── Page text ──

I felt I'd really don't a pretty good job over the last thirty years - still married, I hold down a good job which I do well and and in which I am lucky enough to be able to help people a lot, I have two amazing sons of 20 and 16

All very worthy accomplishments. I can relate as well with the looking up of statistics. It can be very helpful to determine where you are on the spectrum. Those for the type of trauma I experienced were equally bleak, but I have been pleasantly surprised by how psychosocial outcomes can actually change for entire populations of people as we grow more familiar with how to rehabilitate others and integrate them into society meaningfully.

The outcomes I studied in 2007 do not reflect the same outcomes, even within the same specific individuals, of 2022. So that does inspire hope, even though my own outcome is particularly unsuccessful (no education or employment, no ability to live independently, limited connections to others, etc). According to averages, I should be dead or in prison, so I count myself successful! Heh.

Trauma, especially formative trauma (that which occurs during childhood development) can be extremely destabilizing to our nervous system, so it is no surprise that children who are bullied have worse outcomes than those who don't. It would also stand to reason that a big part of bullying is the invalidation of your emotions, mocking/teasing, etc - which only further solidifies the narrative that it's "not a big deal."

Our brains are fantastic survival mechanisms, and even though it doesn't feel good to feel like it isn't a big deal, it is objectively easier to handle that fact than it is to be completely aware of just how harmful and cruel other people have been to you, that have left you with permanent medical issues through no fault of your own. Our brains try to minimize trauma as best as possible, including by literally denying it was traumatic.

───
── Dataset extract ──

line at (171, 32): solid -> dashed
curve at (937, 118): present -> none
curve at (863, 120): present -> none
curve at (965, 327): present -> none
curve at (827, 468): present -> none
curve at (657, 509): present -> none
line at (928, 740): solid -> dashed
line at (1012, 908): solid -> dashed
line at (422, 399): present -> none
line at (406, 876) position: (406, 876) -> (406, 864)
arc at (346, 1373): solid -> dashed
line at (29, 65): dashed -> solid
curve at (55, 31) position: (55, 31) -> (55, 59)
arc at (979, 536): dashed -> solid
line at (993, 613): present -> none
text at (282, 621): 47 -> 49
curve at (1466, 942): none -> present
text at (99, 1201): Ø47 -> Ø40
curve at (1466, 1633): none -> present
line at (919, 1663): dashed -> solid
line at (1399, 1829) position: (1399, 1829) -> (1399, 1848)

───

Activities:
1. According to the post, in what year did the writer study outcomes that differ from those of 2022?
2. List the examples the post gives in parentheses of the writer's own unsuccessful outcome.
3. Summarize the post in two sentences.
The rows have no connection to the post.

Solutions:
1. 2007

2.
- No education or employment
- No ability to live independently
- Limited connections to others

3. The writer finds trauma statistics helpful and notes that outcomes seen in 2007 differ from those of 2022, which inspires hope even though the writer's own outcome is particularly unsuccessful. The post explains that formative trauma such as bullying can be extremely destabilizing to the nervous system and that the brain tries to minimize trauma, even by denying it was traumatic.